The epigenetic role of vitamin C in health and disease

Vitamin C is a so called water-soluble vitamin. It is needed for normal growth and development. Water-soluble simply means the vitamin dissolves in water. It also means that the leftover amounts of the vitamin leave the body through the urine. As a result we need an ongoing supply of such vitamins in our diet.

Recent advances have uncovered a previously unknown DNA and histone demethylation function of vitamin C in epigenetic regulation. More precisely Vitamin C was discovered to be a cofactor for the so called methylcytosine dioxygenases that are responsible for DNA demethylation and also as a likely cofactor for some JmjC domain-containing histone demethylases that catalyze histone demethylation. Variation in Vitamin C availability can therefore influence the demethylation of both DNA and histone which may lead to changes  in our phenotypes. The study (unfortunately not publicly accessible except the extract) reviewed how Vitamin C deficiency could potentially be involved in various diseases such as neurodegeneration and cancer through epigenetic dysregulation.
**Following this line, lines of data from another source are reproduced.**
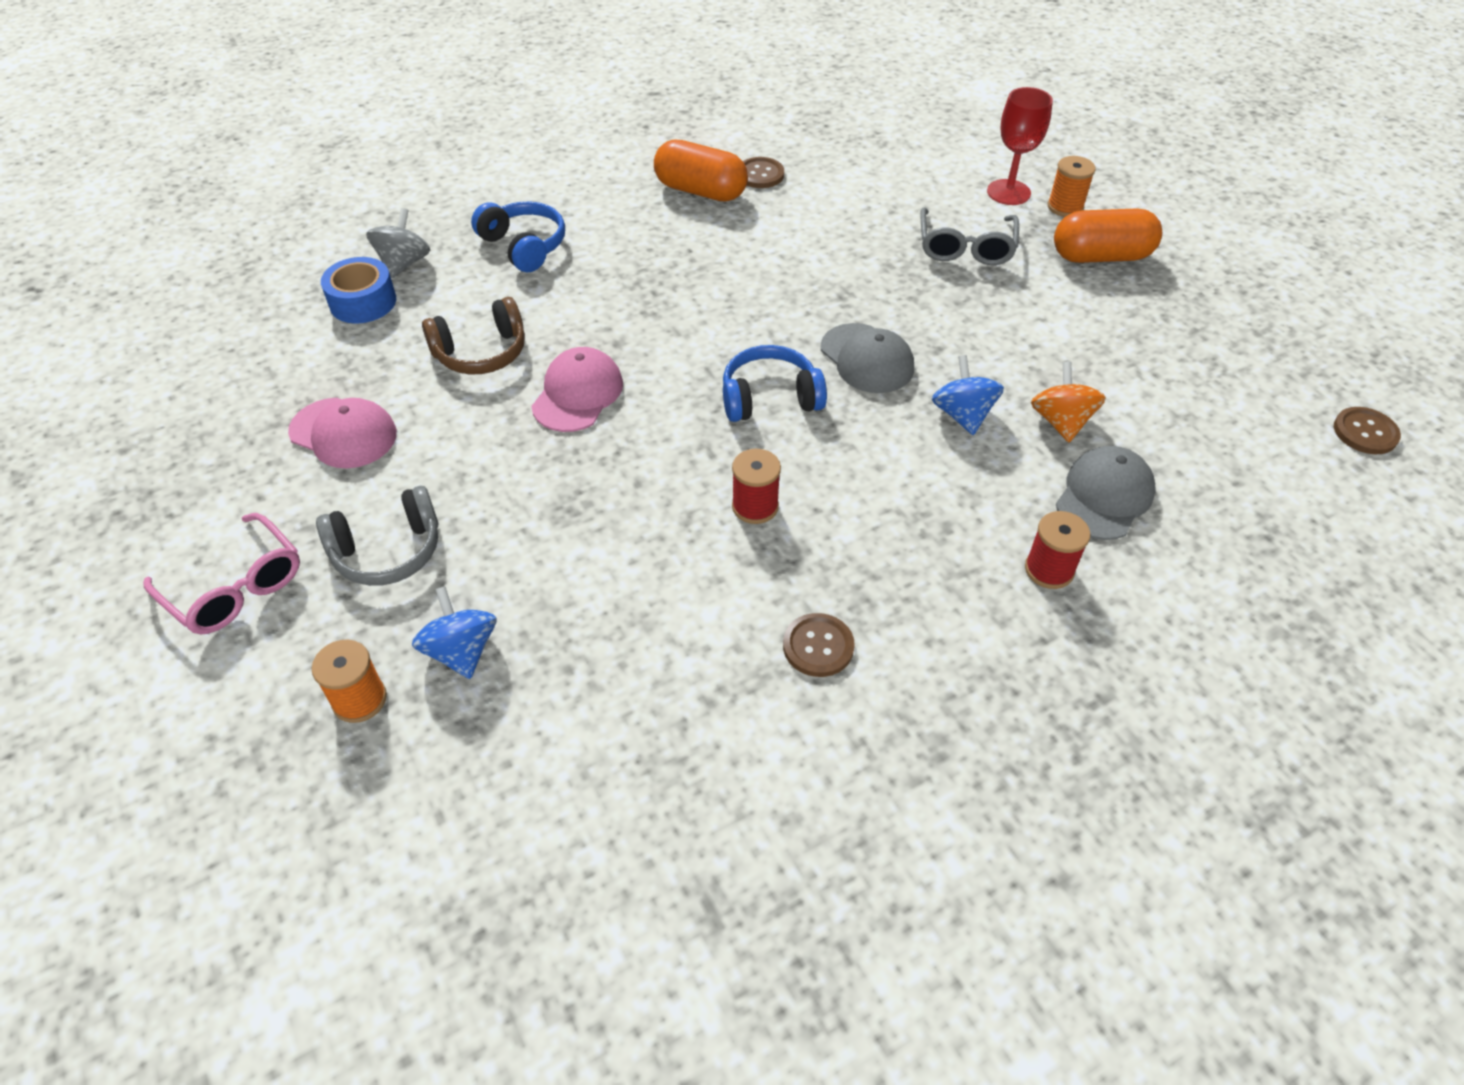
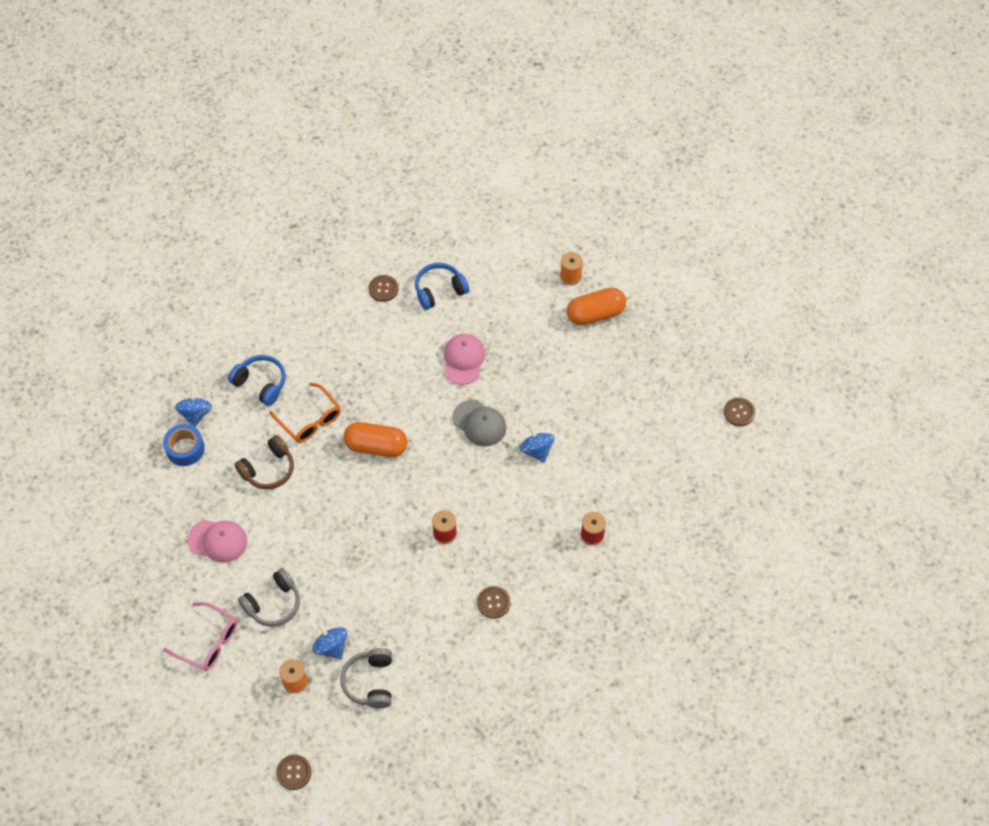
camera: 15 degrees left, 10 degrees up
grey spinning top [366,208,430,278] -> blue spinning top [174,387,212,427]
pink cap [531,347,623,432] -> pink cap moved to [444,334,485,385]
orange capsule [654,140,748,202] -> orange capsule moved to [344,422,407,457]
blue headphones [723,345,827,422] -> blue headphones moved to [415,263,469,310]
grey glasses [920,207,1019,265] -> none
red goblet [987,87,1053,205] -> none
orange spinning top [1031,362,1106,442] -> none
grey cap [1056,446,1156,540] -> none
none -> orange glasses [269,383,341,443]
none -> brown button [276,755,312,790]
none -> grey headphones [340,648,392,709]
Another study also confirmed the role of Vitamin C in demethylation. It showed that Vitamin C facilitates demethylation of the Foxp3 enhancer. The reseachers concluded that environmental factors, such as nutrients, could bring about changes in immune homeostasis through epigenetic mechanisms.

In 2013 this freely accessible study also made the link between Vitamin C availability and possible consequences for health and diseases by modulation of the epigenetic control of genome activity. The researchers reported a novel function of Vitamin C in the hydroxylation of 5-methylcytosine (5-mC) to 5-hydroxymethylcytosine (5-hmC) in DNA catalyzed by Tet (ten-eleven translocation) methylcytosine dioxygenase.
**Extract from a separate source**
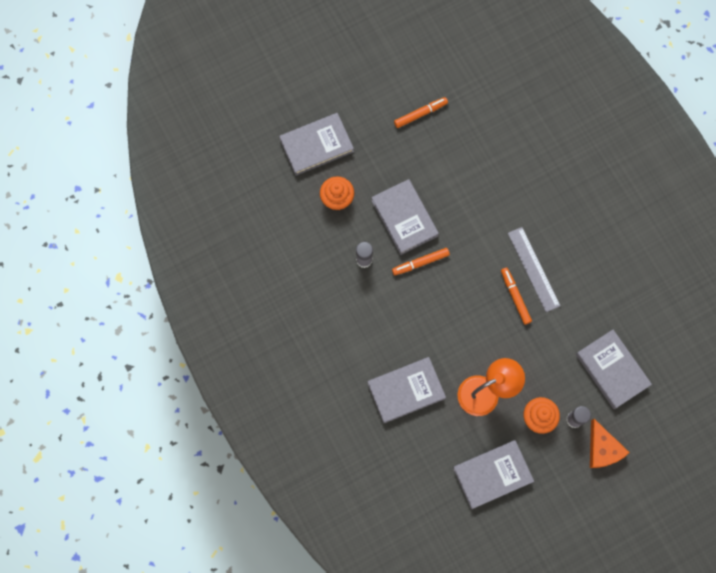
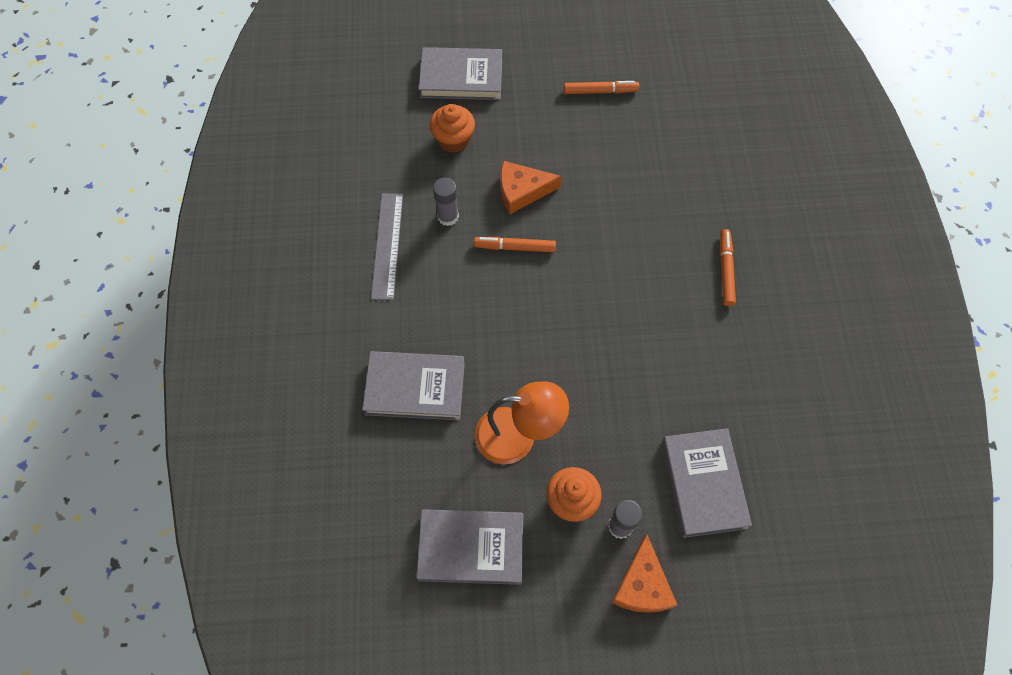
camera: 25 degrees right, 10 degrees down
grey book [371,179,439,255] -> orange cheese [501,161,562,214]
orange marker [501,268,532,324] -> orange marker moved to [720,229,736,306]
grey ruler [508,227,560,312] -> grey ruler moved to [371,193,403,300]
In vitro addition of Vitamin C appeared to enhance the generation of 5-hmC, without any effects on the expression of so called Tet genes.  Blocking Vitamin C entry into cells and knocking down Tet (Tet1, Tet2, and Tet3) expression significantly inhibit the effect of Vitamin C on 5-hmC. These results suggest that Vitamin C enhances 5-hmC generation.

All together this indicates that a daily consumption of Vitamin C may support the body maintaining methylation patterns.